= Records supplied =
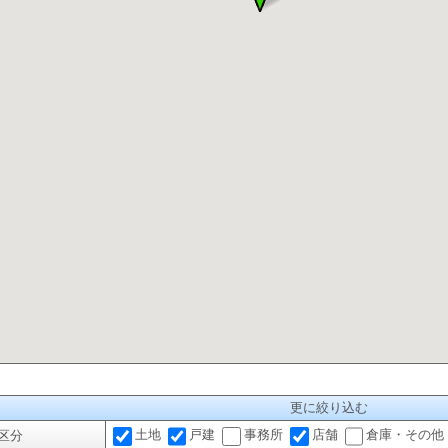
更に絞り込む
土地
戸建
事務所
店舗
倉庫・その他
区分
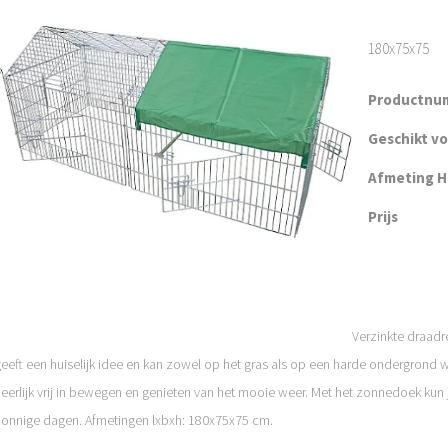
180x75x75
Productnu
Geschikt v
Afmeting H 
Prijs
Verzinkte draadr
eeft een huiselijk idee en kan zowel op het gras als op een harde ondergrond w
eerlijk vrij in bewegen en genieten van het mooie weer. Met het zonnedoek kun
zonnige dagen. Afmetingen lxbxh: 180x75x75 cm.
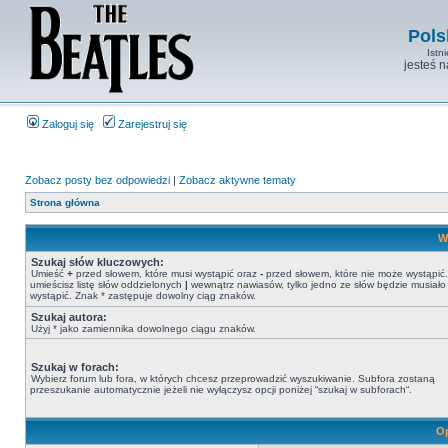
Pols
Istn
jesteś 
Zaloguj się
Zarejestruj się
Zobacz posty bez odpowiedzi
|
Zobacz aktywne tematy
Strona główna
W
Szukaj słów kluczowych:
Umieść
+
przed słowem, które musi wystąpić oraz
-
przed słowem, które nie może wystąpić. 
umieścisz listę słów oddzielonych
|
wewnątrz nawiasów, tylko jedno ze słów będzie musiało
wystąpić. Znak * zastępuje dowolny ciąg znaków.
Szukaj autora:
Użyj * jako zamiennika dowolnego ciągu znaków.
Szukaj w forach:
Wybierz forum lub fora, w których chcesz przeprowadzić wyszukiwanie. Subfora zostaną
przeszukanie automatycznie jeżeli nie wyłączysz opcji poniżej “szukaj w subforach“.
Op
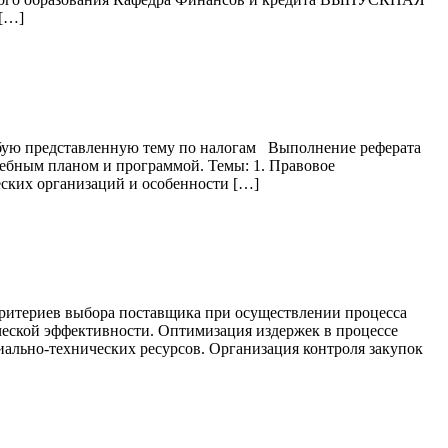
[…]
редставленную тему по налогам Выполнение реферата
ным планом и программой. Темы: 1. Правовое
ских организаций и особенности […]
критериев выбора поставщика при осуществлении процесса
ческой эффективности. Оптимизация издержек в процессе
иально-технических ресурсов. Организация контроля закупок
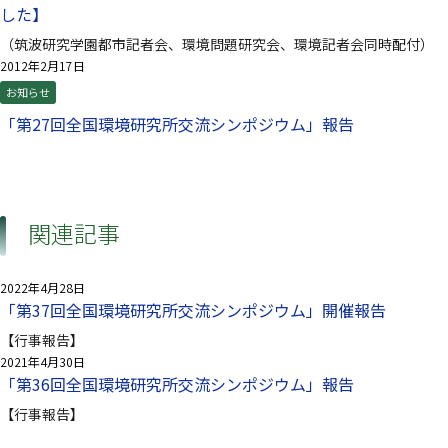
した】
（筑波研究学園都市記者会、環境問題研究会、環境記者会同時配付）
2012年2月17日
お知らせ
「第27回全国環境研究所交流シンポジウム」報告
関連記事
2022年4月28日
「第37回全国環境研究所交流シンポジウム」開催報告
【行事報告】
2021年4月30日
「第36回全国環境研究所交流シンポジウム」報告
【行事報告】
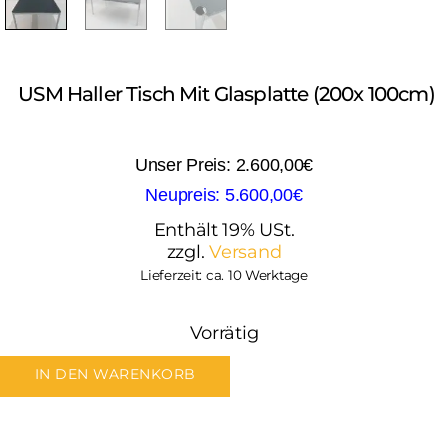
USM Haller Tisch Mit Glasplatte (200x 100cm)
2.600,00
€
5.600,00
€
Enthält 19% USt.
zzgl.
Versand
Lieferzeit: ca. 10 Werktage
Vorrätig
IN DEN WARENKORB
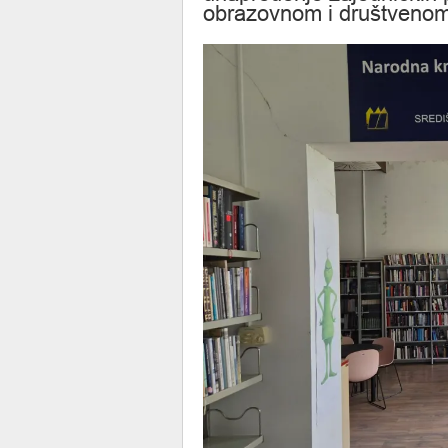
obrazovnom i društvenom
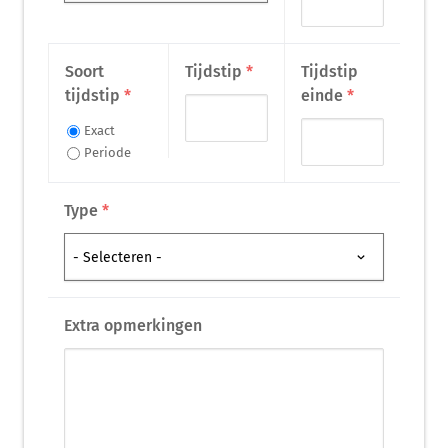
Soort
Tijdstip
*
Tijdstip
tijdstip
*
einde
*
Exact
Periode
Type
*
Extra opmerkingen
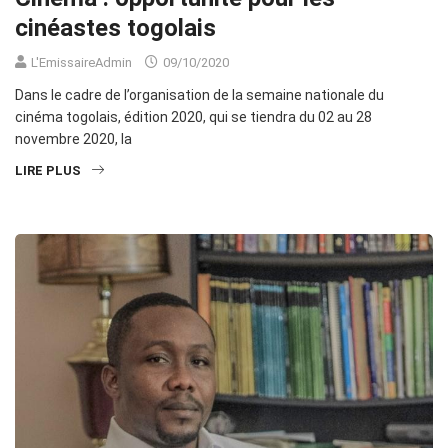
cinéastes togolais
L'EmissaireAdmin
09/10/2020
Dans le cadre de l’organisation de la semaine nationale du
cinéma togolais, édition 2020, qui se tiendra du 02 au 28
novembre 2020, la
LIRE PLUS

= Try it =
For this copy, leave pictures out and reproduce the lines from the one bearing "wewnątrz nawiasów, tylko" through the final line of the listing above, both ends included.

= Problem solution =
wewnątrz nawiasów, tylko jedno ze słów będzie musiało
wystąpić. Znak * zastępuje dowolny ciąg znaków.
Szukaj autora:
Użyj * jako zamiennika dowolnego ciągu znaków.
Szukaj w forach:
Wybierz forum lub fora, w których chcesz przeprowadzić wyszukiwanie. Subfora zostaną
przeszukanie automatycznie jeżeli nie wyłączysz opcji poniżej “szukaj w subforach“.
Op
[…]
редставленную тему по налогам Выполнение реферата
ным планом и программой. Темы: 1. Правовое
ских организаций и особенности […]
критериев выбора поставщика при осуществлении процесса
ческой эффективности. Оптимизация издержек в процессе
иально-технических ресурсов. Организация контроля закупок
した】
（筑波研究学園都市記者会、環境問題研究会、環境記者会同時配付）
2012年2月17日
お知らせ
「第27回全国環境研究所交流シンポジウム」報告
関連記事
2022年4月28日
「第37回全国環境研究所交流シンポジウム」開催報告
【行事報告】
2021年4月30日
「第36回全国環境研究所交流シンポジウム」報告
【行事報告】
USM Haller Tisch Mit Glasplatte (200x 100cm)
2.600,00
€
5.600,00
€
Enthält 19% USt.
zzgl.
Versand
Lieferzeit: ca. 10 Werktage
Vorrätig
IN DEN WARENKORB
obrazovnom i društvenom
Soort
Tijdstip
*
Tijdstip
tijdstip
*
einde
*
Exact
Periode
Type
*
Extra opmerkingen
cinéastes togolais
L'EmissaireAdmin
09/10/2020
Dans le cadre de l’organisation de la semaine nationale du
cinéma togolais, édition 2020, qui se tiendra du 02 au 28
novembre 2020, la
LIRE PLUS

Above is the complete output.